Document |
-- -- --

The provision of the single foil 90′ rather than the two foils 90, 92 may be useful to reduce the amount of air bubbles (generated by turbulent flow) that reach the propulsion unit 64 which might otherwise reduce its thrust. For instance, as can be seen in FIGS. 30 and 32, in this embodiment, an upper surface 95′ of the foil 90′ is continuous from the front end 91′ to the rear end 92′ to prevent air bubbles travelling down the mast 52 from entering the duct 74 of the propulsion unit 64. A boss 83 of the frame 80 (FIG. 32), to which the mast 52 is pivotally connected, extends above the upper surface 95′ of the foil 90′. As can be seen in FIGS. 31 and 32, the hydrofoil 62 defines a tunnel 98′ on a lower side 96′ of the foil 90′ which guides water towards the propeller 70. A motor housing 102′ is disposed inside the tunnel 98′ and contains the electric motor 76 therein. The motor housing 102′ defines a nose cone 103′ at its front end and is connected to the duct 74 at its rear end. Furthermore, in this embodiment, the frame 80 and the foil 90′ are made integrally.

In this alternative embodiment in which the single foil 90′ is provided, the angle θ in the fully deployed position DP1 is lower than when the front and rear foils 90, 92 are provided. For instance, in the fully deployed position DP1 of the mast 52, the angle θ measures approximately 60° (±5°).

-- -- --

Supplied information |
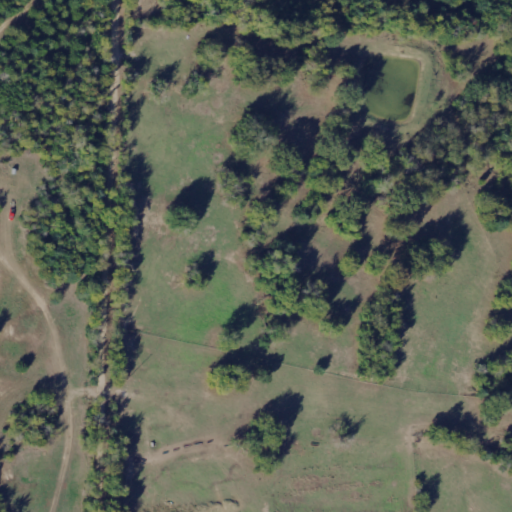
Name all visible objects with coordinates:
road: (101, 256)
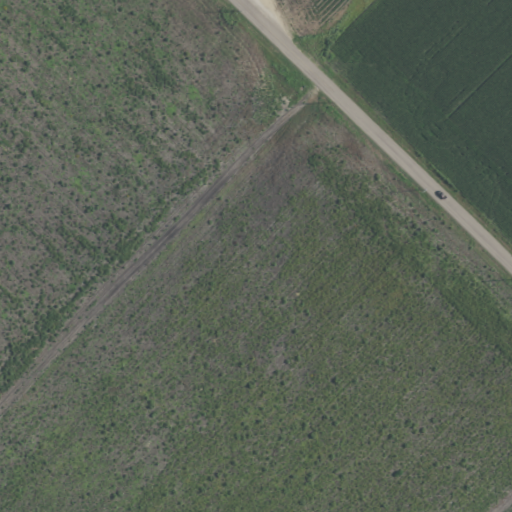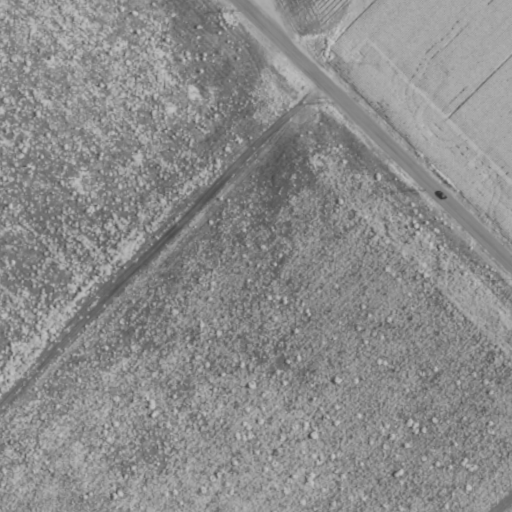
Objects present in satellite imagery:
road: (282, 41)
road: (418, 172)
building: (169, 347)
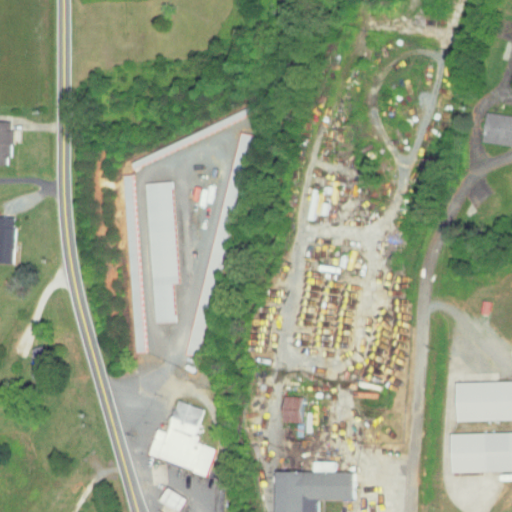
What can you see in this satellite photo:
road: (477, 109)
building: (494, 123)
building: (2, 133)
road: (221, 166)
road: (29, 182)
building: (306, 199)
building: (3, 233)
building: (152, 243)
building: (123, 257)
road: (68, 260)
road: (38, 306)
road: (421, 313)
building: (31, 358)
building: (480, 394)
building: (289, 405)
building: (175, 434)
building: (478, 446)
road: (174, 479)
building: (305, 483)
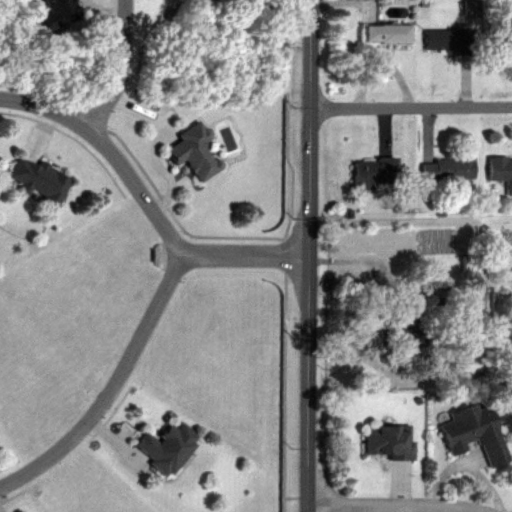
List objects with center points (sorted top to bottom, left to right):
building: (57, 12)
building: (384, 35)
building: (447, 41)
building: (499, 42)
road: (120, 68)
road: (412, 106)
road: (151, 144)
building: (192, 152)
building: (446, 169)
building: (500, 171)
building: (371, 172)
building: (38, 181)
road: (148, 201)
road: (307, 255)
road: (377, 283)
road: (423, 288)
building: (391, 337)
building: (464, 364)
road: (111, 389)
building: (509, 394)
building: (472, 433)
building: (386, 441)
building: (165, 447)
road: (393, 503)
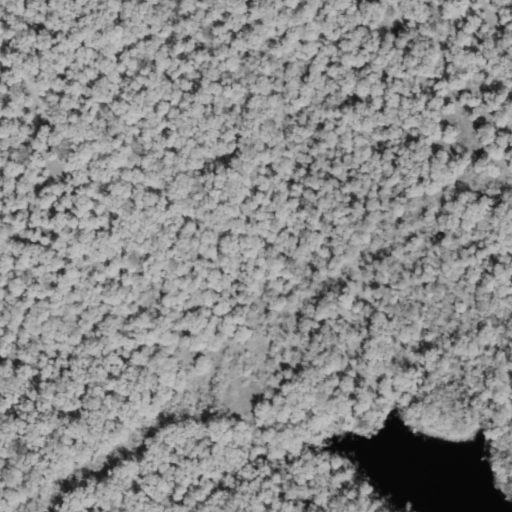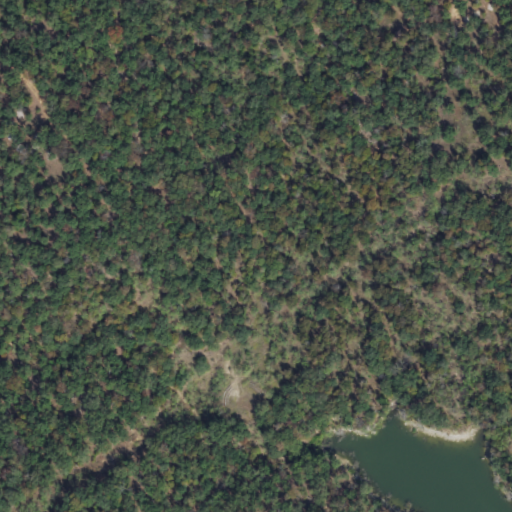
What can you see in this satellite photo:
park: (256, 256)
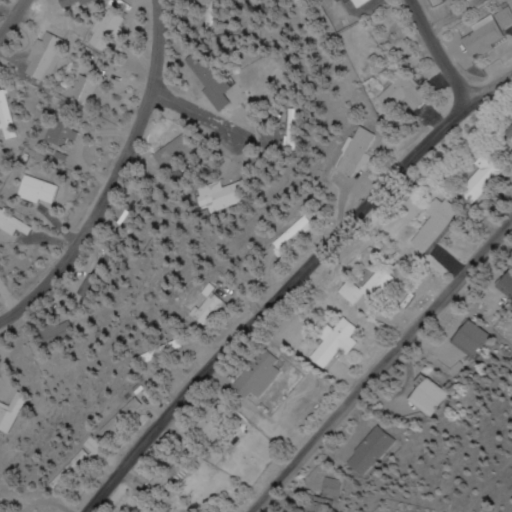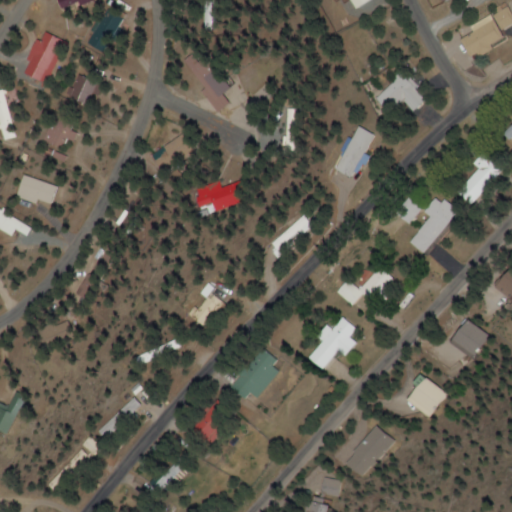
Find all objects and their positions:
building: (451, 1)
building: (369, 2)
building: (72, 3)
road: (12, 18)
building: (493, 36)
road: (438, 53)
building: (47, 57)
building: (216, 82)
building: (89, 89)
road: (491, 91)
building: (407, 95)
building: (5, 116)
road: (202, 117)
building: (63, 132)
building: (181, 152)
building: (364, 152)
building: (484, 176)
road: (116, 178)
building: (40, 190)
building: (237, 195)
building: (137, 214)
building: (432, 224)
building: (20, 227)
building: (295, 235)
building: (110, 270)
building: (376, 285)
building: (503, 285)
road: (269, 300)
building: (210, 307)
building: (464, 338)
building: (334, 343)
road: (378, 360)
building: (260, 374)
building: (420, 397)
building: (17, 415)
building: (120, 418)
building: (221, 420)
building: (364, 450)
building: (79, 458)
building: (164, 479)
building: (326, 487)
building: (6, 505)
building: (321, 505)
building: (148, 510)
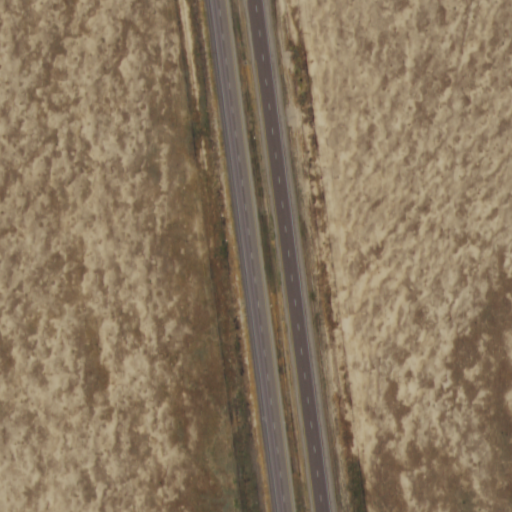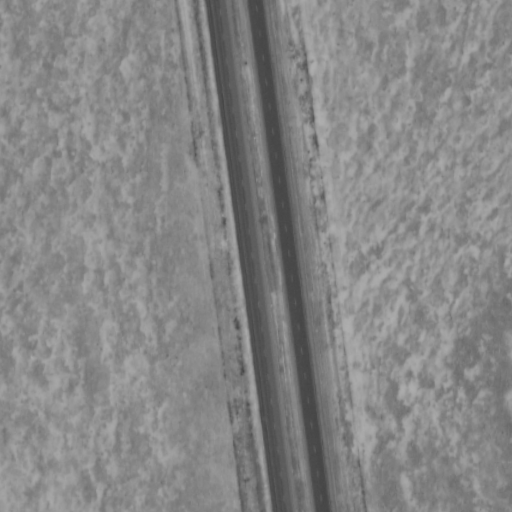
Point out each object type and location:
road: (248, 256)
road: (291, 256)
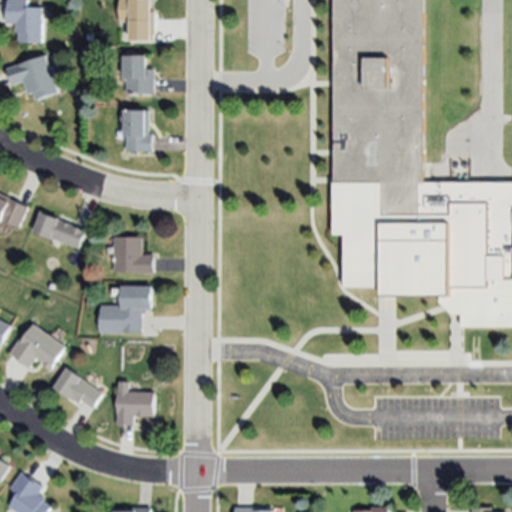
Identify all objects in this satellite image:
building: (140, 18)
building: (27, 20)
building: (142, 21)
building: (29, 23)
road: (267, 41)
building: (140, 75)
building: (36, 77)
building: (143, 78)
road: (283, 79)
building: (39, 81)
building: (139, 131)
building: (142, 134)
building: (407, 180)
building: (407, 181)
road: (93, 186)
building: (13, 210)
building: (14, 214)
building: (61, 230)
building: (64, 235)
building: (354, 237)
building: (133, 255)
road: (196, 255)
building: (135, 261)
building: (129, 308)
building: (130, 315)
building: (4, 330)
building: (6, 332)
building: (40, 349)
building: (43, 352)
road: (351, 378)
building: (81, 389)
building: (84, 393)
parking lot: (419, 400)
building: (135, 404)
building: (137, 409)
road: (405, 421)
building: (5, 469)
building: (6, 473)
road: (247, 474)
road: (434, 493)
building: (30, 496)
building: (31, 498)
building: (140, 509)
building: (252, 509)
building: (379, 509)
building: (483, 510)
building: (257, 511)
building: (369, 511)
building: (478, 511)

-- -- --

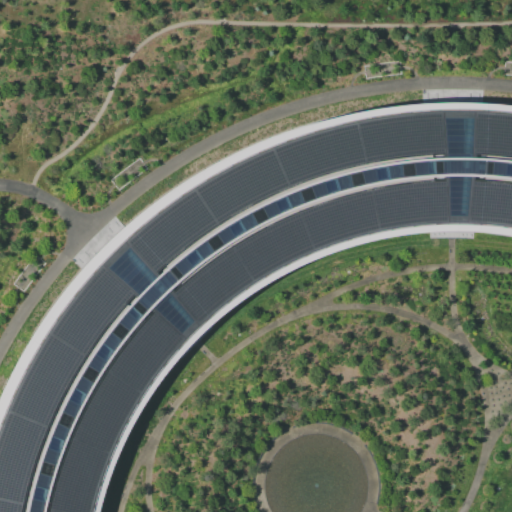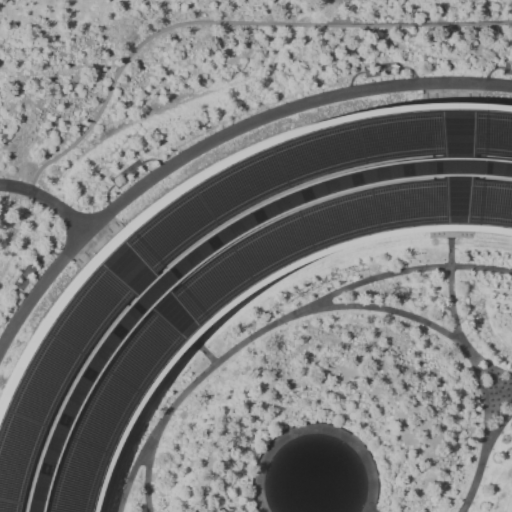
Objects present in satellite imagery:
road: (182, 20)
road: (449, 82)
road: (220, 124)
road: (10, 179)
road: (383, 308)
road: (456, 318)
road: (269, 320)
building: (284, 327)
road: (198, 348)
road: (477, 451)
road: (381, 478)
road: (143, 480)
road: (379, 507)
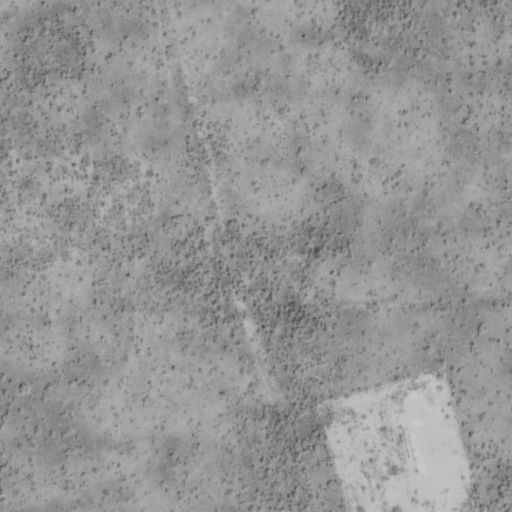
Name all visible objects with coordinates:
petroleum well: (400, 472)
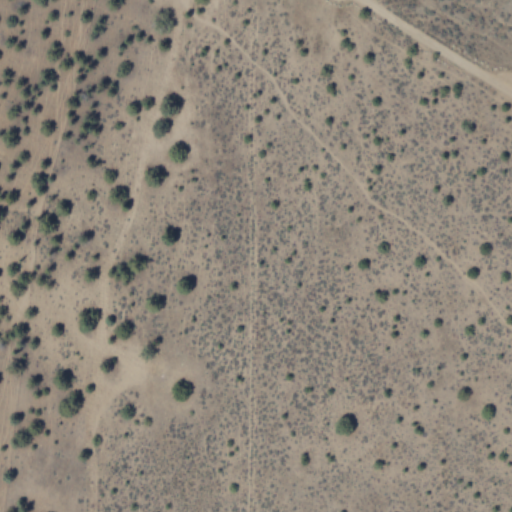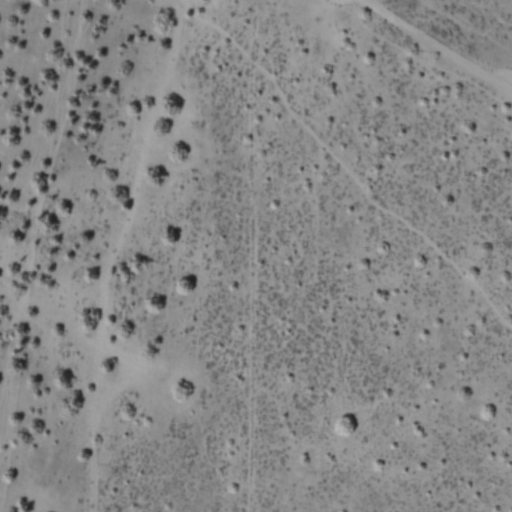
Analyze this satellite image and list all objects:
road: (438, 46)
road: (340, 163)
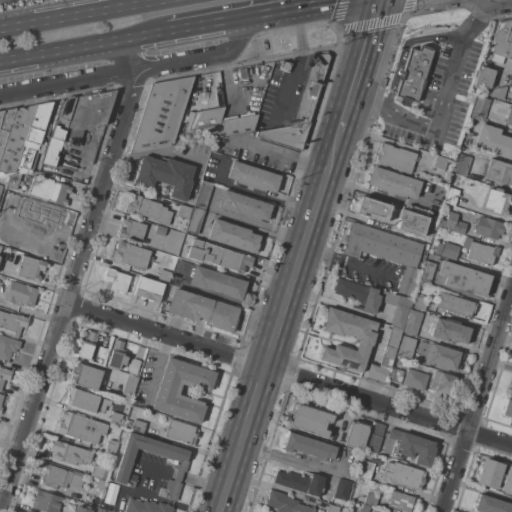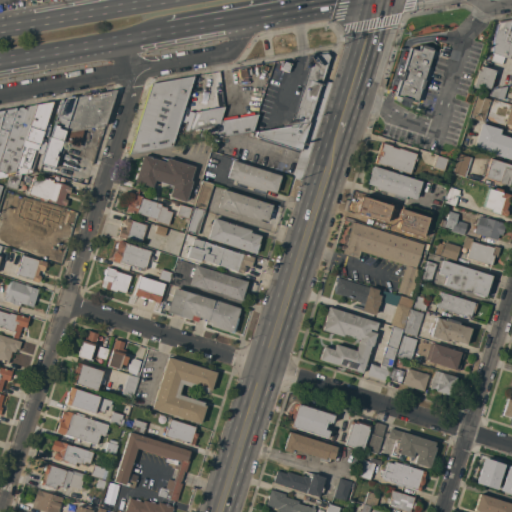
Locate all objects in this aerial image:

-- -- --

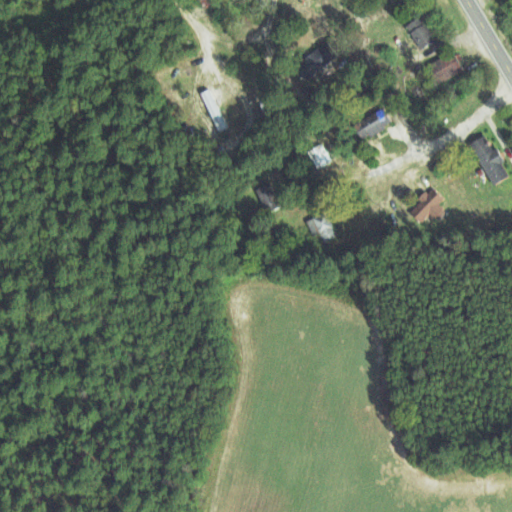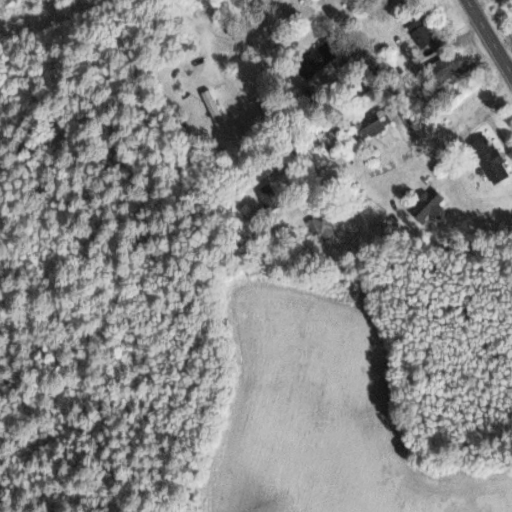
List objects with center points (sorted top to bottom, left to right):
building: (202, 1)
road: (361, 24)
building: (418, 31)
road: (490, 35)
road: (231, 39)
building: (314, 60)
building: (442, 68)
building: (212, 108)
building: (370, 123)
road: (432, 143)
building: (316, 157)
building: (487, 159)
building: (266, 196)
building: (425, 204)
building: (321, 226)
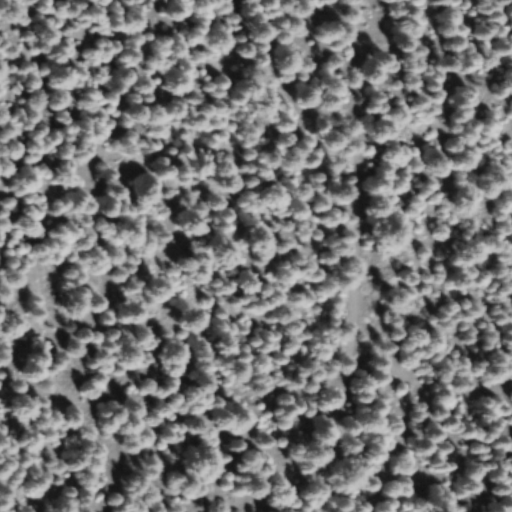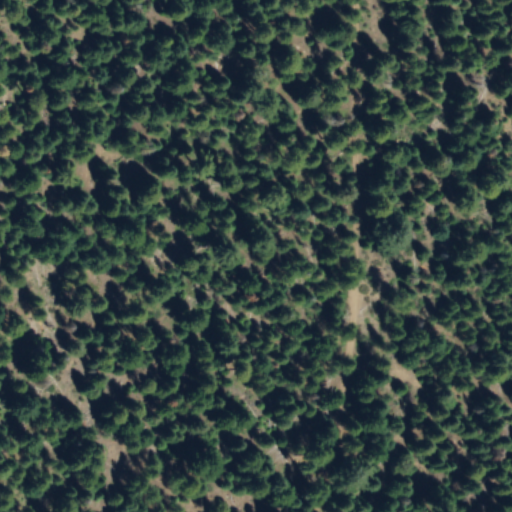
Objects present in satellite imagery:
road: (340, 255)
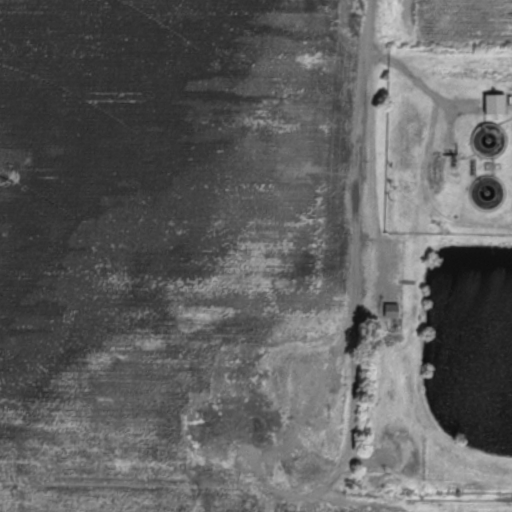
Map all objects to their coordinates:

-- -- --

Set of tasks |
• a. Based on the hydrofoil description, decide whether each statement agrees with it: (i) the frame and the single foil are made as separate parts; (ii) the motor housing is connected to the duct at its rear end; (iii) with the single foil, the angle θ in the fully deployed position is higher than with the front and rear foils. For each, answer yes or no and quote the deciding words.
• b. Extract everything in the hydrofoil description from "In this alternative" down to "approximately 60° (±5°).".

Full answers |
• a.
(i) No: "the frame 80 and the foil 90′ are made integrally."
(ii) Yes: "is connected to the duct 74 at its rear end"
(iii) No: "the angle θ in the fully deployed position DP1 is lower than when the front and rear foils 90, 92 are provided"

• b.
In this alternative embodiment in which the single foil 90′ is provided, the angle θ in the fully deployed position DP1 is lower than when the front and rear foils 90, 92 are provided. For instance, in the fully deployed position DP1 of the mast 52, the angle θ measures approximately 60° (±5°).